There is future cost (additional effort, frustration, confusion, mistakes, etc) incurred by every unclear, ambiguous, imprecise, abbreviated, misleading, or incomprehensible name used in our profession. The frequency of bad names is a big factor - the more prevalent they are, the more confusing the code as a whole becomes. The lifespan of bad names is a big factor - the longer poor names are left unchanged, the more overhead they incur, so when you improve a name after spending the time to figure out its true purpose and a more fitting name, then it means that extra time doesn't need to be spent again by the future programmers who read it. Granted, with renaming there is usually a tradeoff involved (effort spent now vs effort saved later), and renaming some things requires more effort than renaming others, but in many cases the extra few seconds or minutes it takes to rename a thing ends up being well worth it for the purpose of saving time and preventing issues for future programmers.
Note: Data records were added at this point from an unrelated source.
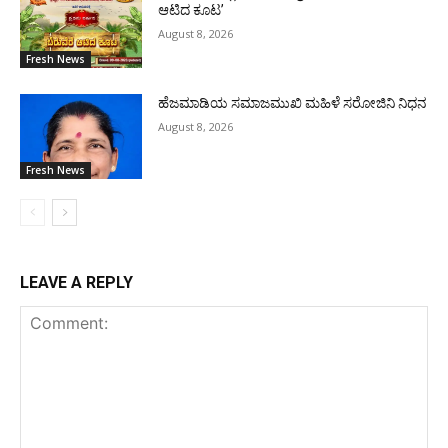
ಆಟಿದ ಕೂಟ’
August 8, 2026
Fresh News
ಹೆಜಮಾಡಿಯ ಸಮಾಜಮುಖಿ ಮಹಿಳೆ ಸರೋಜಿನಿ ನಿಧನ
August 8, 2026
Fresh News
LEAVE A REPLY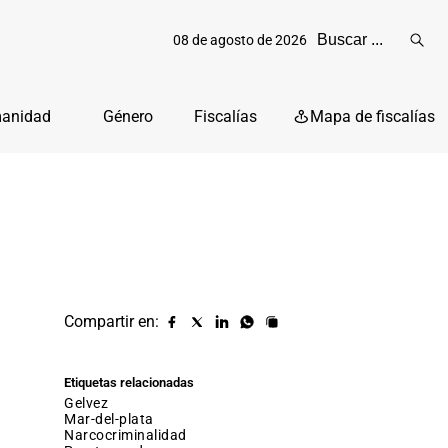
08 de agosto de 2026
Reali
busq
manidad
Género
Fiscalías
Mapa de fiscalías
Compartir en:
Compartir
Compartir
Compartir
Compartir
Copiar
URL
en
en
en
en
facebook
X
Linkedin
Whatsapp
Etiquetas relacionadas
(twitter)
gelvez
mar-del-plata
narcocriminalidad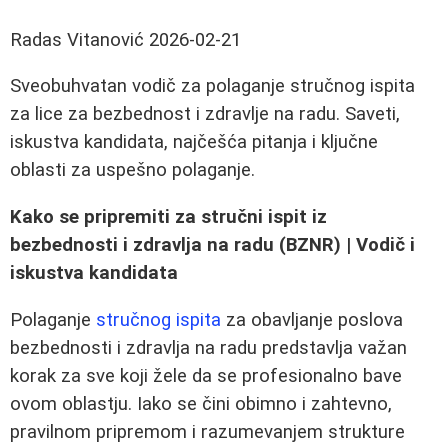
Radas Vitanović
2026-02-21
Sveobuhvatan vodič za polaganje stručnog ispita
za lice za bezbednost i zdravlje na radu. Saveti,
iskustva kandidata, najčešća pitanja i ključne
oblasti za uspešno polaganje.
Kako se pripremiti za stručni ispit iz
bezbednosti i zdravlja na radu (BZNR) | Vodič i
iskustva kandidata
Polaganje
stručnog ispita
za obavljanje poslova
bezbednosti i zdravlja na radu predstavlja važan
korak za sve koji žele da se profesionalno bave
ovom oblastju. Iako se čini obimno i zahtevno,
pravilnom pripremom i razumevanjem strukture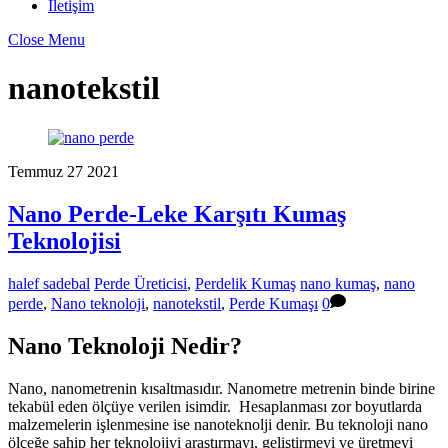
İletişim
Close Menu
nanotekstil
Temmuz
27
2021
Nano Perde-Leke Karşıtı Kumaş
Teknolojisi
halef sadebal
Perde Üreticisi
,
Perdelik Kumaş
nano kumaş
,
nano
perde
,
Nano teknoloji
,
nanotekstil
,
Perde Kumaşı
0
Nano Teknoloji Nedir?
Nano, nanometrenin kısaltmasıdır. Nanometre metrenin binde birine
tekabül eden ölçüye verilen isimdir. Hesaplanması zor boyutlarda
malzemelerin işlenmesine ise nanoteknolji denir. Bu teknoloji nano
ölçeğe sahip her teknolojiyi araştırmayı, geliştirmeyi ve üretmeyi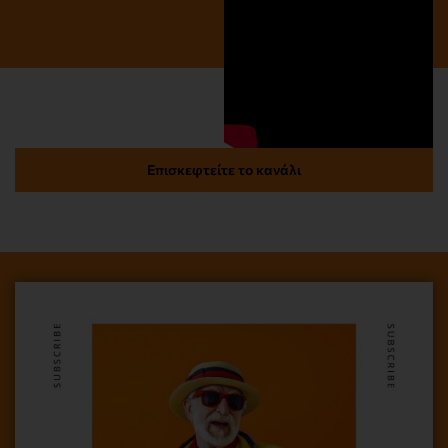
Επισκεφτείτε το κανάλι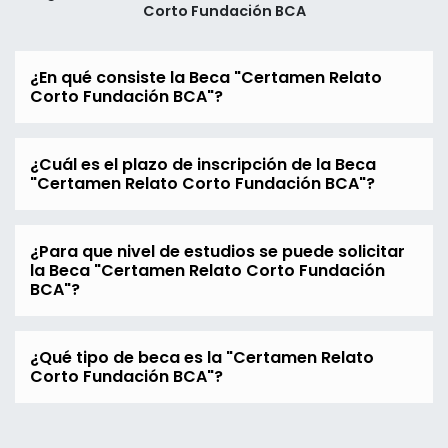
Corto Fundación BCA
¿En qué consiste la Beca "Certamen Relato
Corto Fundación BCA"?
¿Cuál es el plazo de inscripción de la Beca
"Certamen Relato Corto Fundación BCA"?
¿Para que nivel de estudios se puede solicitar
la Beca "Certamen Relato Corto Fundación
BCA"?
¿Qué tipo de beca es la "Certamen Relato
Corto Fundación BCA"?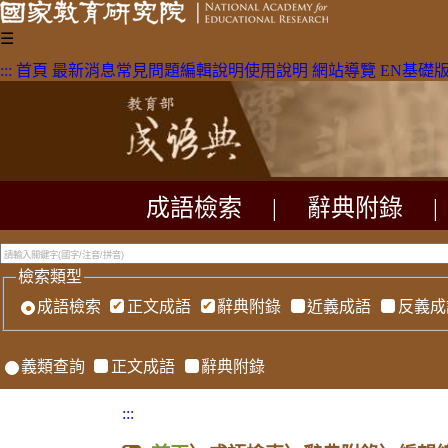
☰
:::
首頁
最新消息
常見問題
編輯說明
使用說明
網站導覽
EN
基礎
成語檢索
|
辭典附錄
|
檢索類型
成語檢索
正文成語
辭典附錄
近義成語
反義成
義類查詢
正文成語
辭典附錄
:::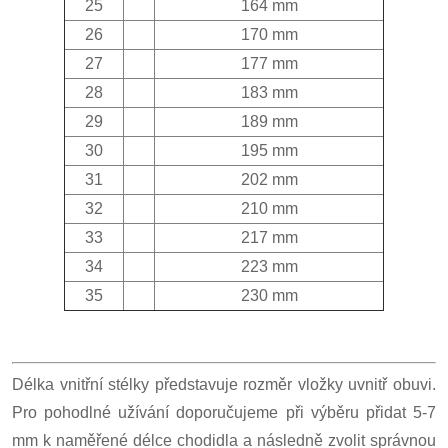
25
164 mm
26
170 mm
27
177 mm
28
183 mm
29
189 mm
30
195 mm
31
202 mm
32
210 mm
33
217 mm
34
223 mm
35
230 mm
Délka vnitřní stélky představuje rozměr vložky uvnitř obuvi.
Pro pohodlné užívání doporučujeme při výběru přidat 5-7
mm k naměřené délce chodidla a následně zvolit správnou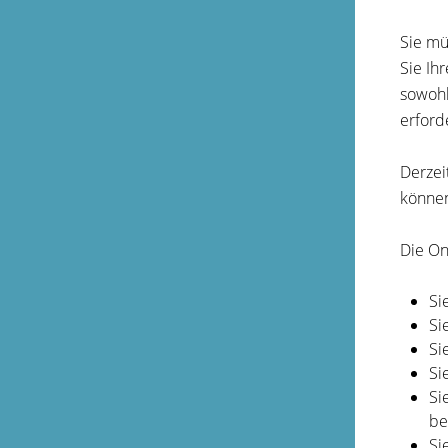
Sie mü
Sie Ih
sowohl
erford
Derzei
können
Die On
Si
Si
Si
Si
Si
be
Si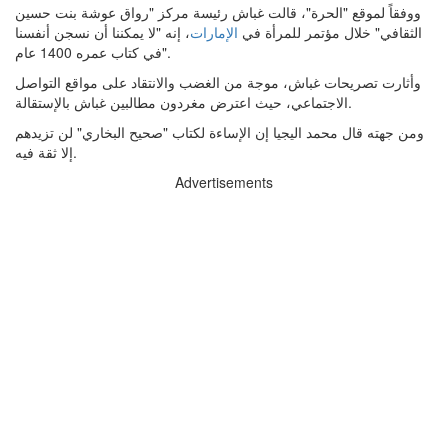
ووفقاً لموقع "الحرة"، قالت غباش رئيسة مركز "رواق عوشة بنت حسين
الثقافي" خلال مؤتمر للمرأة في
الإمارات
، إنه "لا يمكننا أن نسجن أنفسنا
في كتاب عمره 1400 عام".
وأثارت تصريحات غباش، موجة من الغضب والانتقاد على مواقع التواصل
الاجتماعي، حيث اعترض مغردون مطالبين غباش بالإستقالة.
ومن جهته قال محمد اليجيا إن الإساءة لكتاب "صحيح البخاري" لن تزيدهم
إلا ثقة فيه.
Advertisements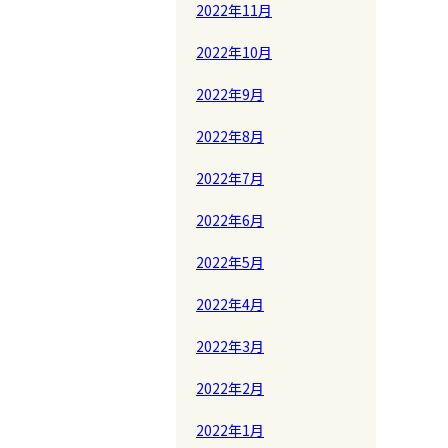
2022年11月
2022年10月
2022年9月
2022年8月
2022年7月
2022年6月
2022年5月
2022年4月
2022年3月
2022年2月
2022年1月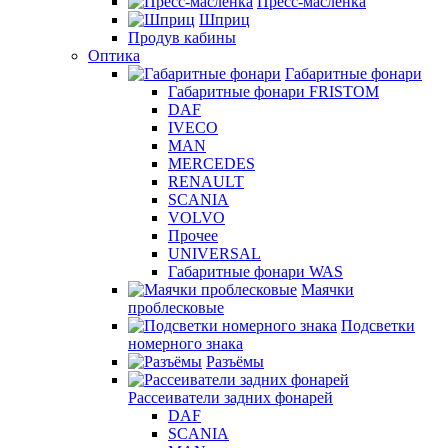
Пресс-масленка
Шприц
Продув кабины
Оптика
Габаритные фонари
Габаритные фонари FRISTOM
DAF
IVECO
MAN
MERCEDES
RENAULT
SCANIA
VOLVO
Прочее
UNIVERSAL
Габаритные фонари WAS
Маячки
проблесковые
Подсветки
номерного знака
Разъёмы
Рассеиватели задних фонарей
DAF
SCANIA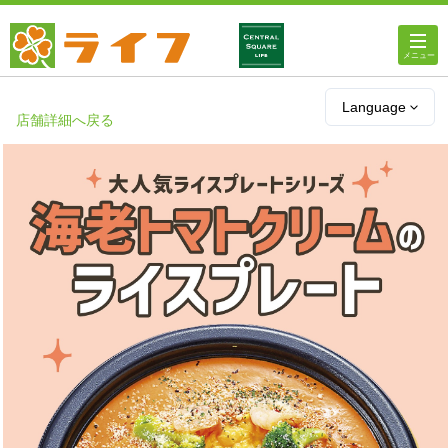
ホーム
Language
店舗詳細へ戻る
店舗・チラシ情報
ライフの
オンラインストア
ライフ
ネットスーパー
企業情報
IR情報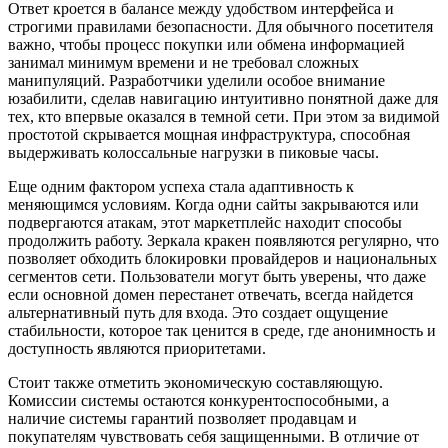
Ответ кроется в балансе между удобством интерфейса и
строгими правилами безопасности. Для обычного посетителя
важно, чтобы процесс покупки или обмена информацией
занимал минимум времени и не требовал сложных
манипуляций. Разработчики уделили особое внимание
юзабилити, сделав навигацию интуитивно понятной даже для
тех, кто впервые оказался в темной сети. При этом за видимой
простотой скрывается мощная инфраструктура, способная
выдерживать колоссальные нагрузки в пиковые часы.
Еще одним фактором успеха стала адаптивность к
меняющимся условиям. Когда одни сайты закрываются или
подвергаются атакам, этот маркетплейс находит способы
продолжить работу. Зеркала кракен появляются регулярно, что
позволяет обходить блокировки провайдеров и национальных
сегментов сети. Пользователи могут быть уверены, что даже
если основной домен перестанет отвечать, всегда найдется
альтернативный путь для входа. Это создает ощущение
стабильности, которое так ценится в среде, где анонимность и
доступность являются приоритетами.
Стоит также отметить экономическую составляющую.
Комиссии системы остаются конкурентоспособными, а
наличие системы гарантий позволяет продавцам и
покупателям чувствовать себя защищенными. В отличие от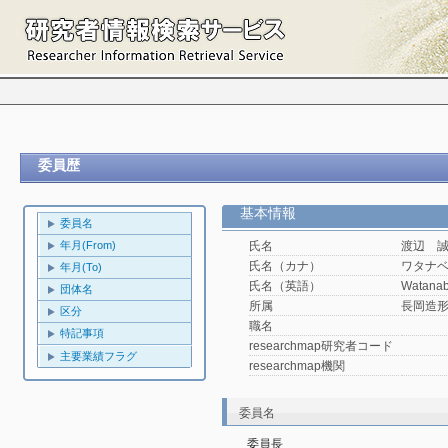
委員歴
基本情報
委員名
年月(From)
氏名
渡辺 
氏名（カナ）
ワタナ
年月(To)
氏名（英語）
Watanab
団体名
所属
長岡造
区分
職名
特記事項
researchmap研究者コード
主要業績フラグ
researchmap機関
委員名
委員長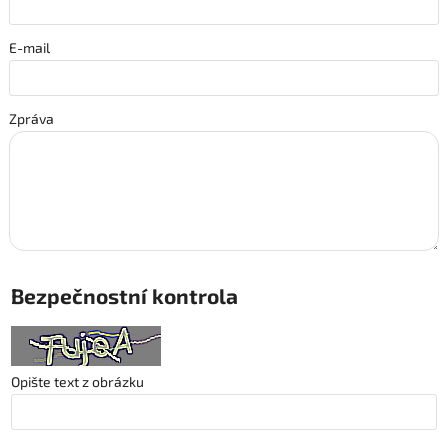
E-mail
Zpráva
Bezpečnostní kontrola
Opište text z obrázku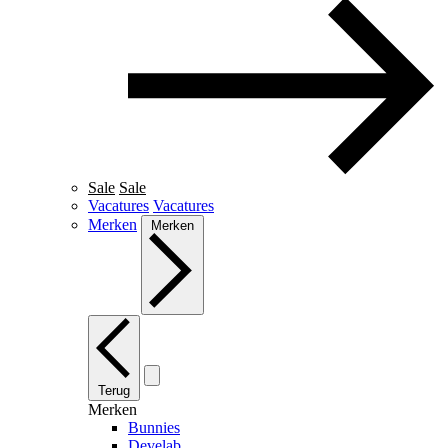
Sale
Sale
Vacatures
Vacatures
Merken
Merken
Terug
Merken
Bunnies
Develab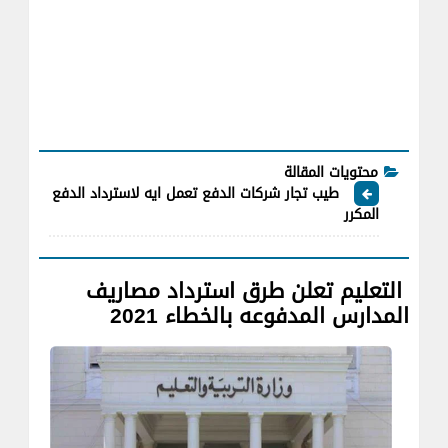
محتويات المقالة
طيب تجار شركات الدفع تعمل ايه لاسترداد الدفع
المكرر
التعليم تعلن طرق استرداد مصاريف
المدارس المدفوعه بالخطاء 2021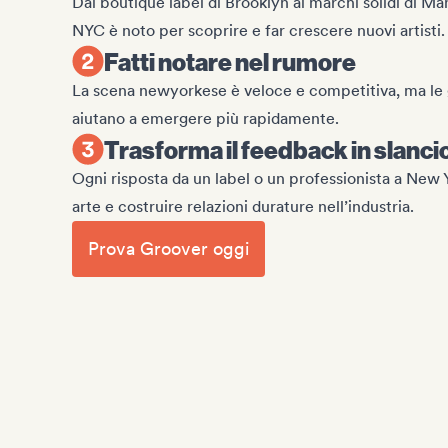
Dai boutique label di Brooklyn ai marchi solidi di Ma
NYC è noto per scoprire e far crescere nuovi artisti.
Fatti notare nel rumore
La scena newyorkese è veloce e competitiva, ma le gi
aiutano a emergere più rapidamente.
Trasforma il feedback in slanci
Ogni risposta da un label o un professionista a New Yo
arte e costruire relazioni durature nell’industria.
Prova Groover oggi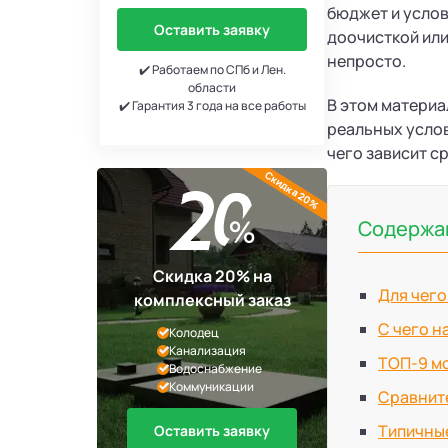
бюджет и услов
Оставить заявку
доочисткой или
непросто.
✔️ Работаем по СПб и Лен.
области
В этом материа
✔️ Гарантия 3 года на все работы
реальных услов
чего зависит с
Скидка 20%
Содержан
Скидка 20% на
Для чего
комплексный заказ
С чего н
Колодец
Канализация
ТОП-9 мо
Водоснабжение
Коммуникации
Сравните
Типичны
Оставить заявку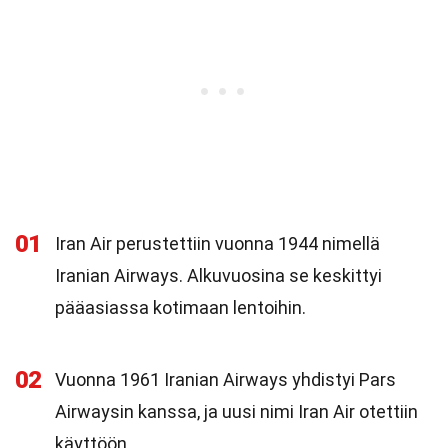
01
Iran Air perustettiin vuonna 1944 nimellä
Iranian Airways. Alkuvuosina se keskittyi
pääasiassa kotimaan lentoihin.
02
Vuonna 1961 Iranian Airways yhdistyi Pars
Airwaysin kanssa, ja uusi nimi Iran Air otettiin
käyttöön.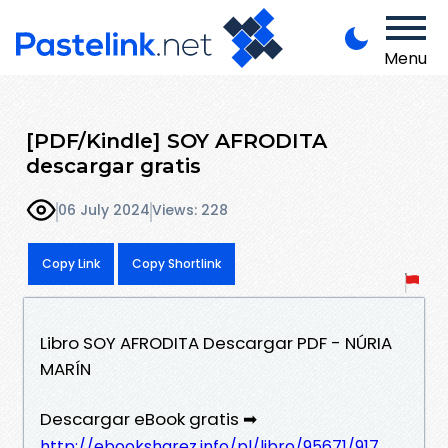
Menu
[PDF/Kindle] SOY AFRODITA
descargar gratis
06 July 2024
Views: 228
Copy Link
Copy Shortlink
Libro SOY AFRODITA Descargar PDF - NÚRIA
MARÍN
Descargar eBook gratis ➡
http://ebooksharez.info/pl/libro/95671/917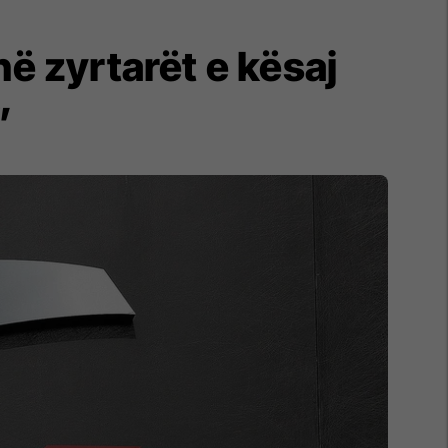
ë zyrtarët e kësaj
”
And lastly, consistency among names is a big factor - plurality, naming syntax for classes/properties/functions/etc within the language, abbreviations, acronyms, and capitalization are all areas where inconsistencies or ambiguities can greatly hinder or cause issues for future developers trying to find or reference specific things or categories of things. Many languages have pretty standardized conventions, and beyond that, it is important that your programming organization defines (or references) coding standards to follow for the languages they use most. Incorporating code review into your normal programming process to validate that code follows the organization's coding standards, and to improve code quality by asking a second person to try to understand that code makes a big difference in reducing future problems and technical debt.
I hope you've now seen that spending that little extra effort to name things well saves future programmers time and money, and prevents confusion, frustration, and mistakes when they revisit your code. Practice and master naming things clearly and meaningfully; your team, current and future programmers, and possibly even your future self will all be grateful to you for it.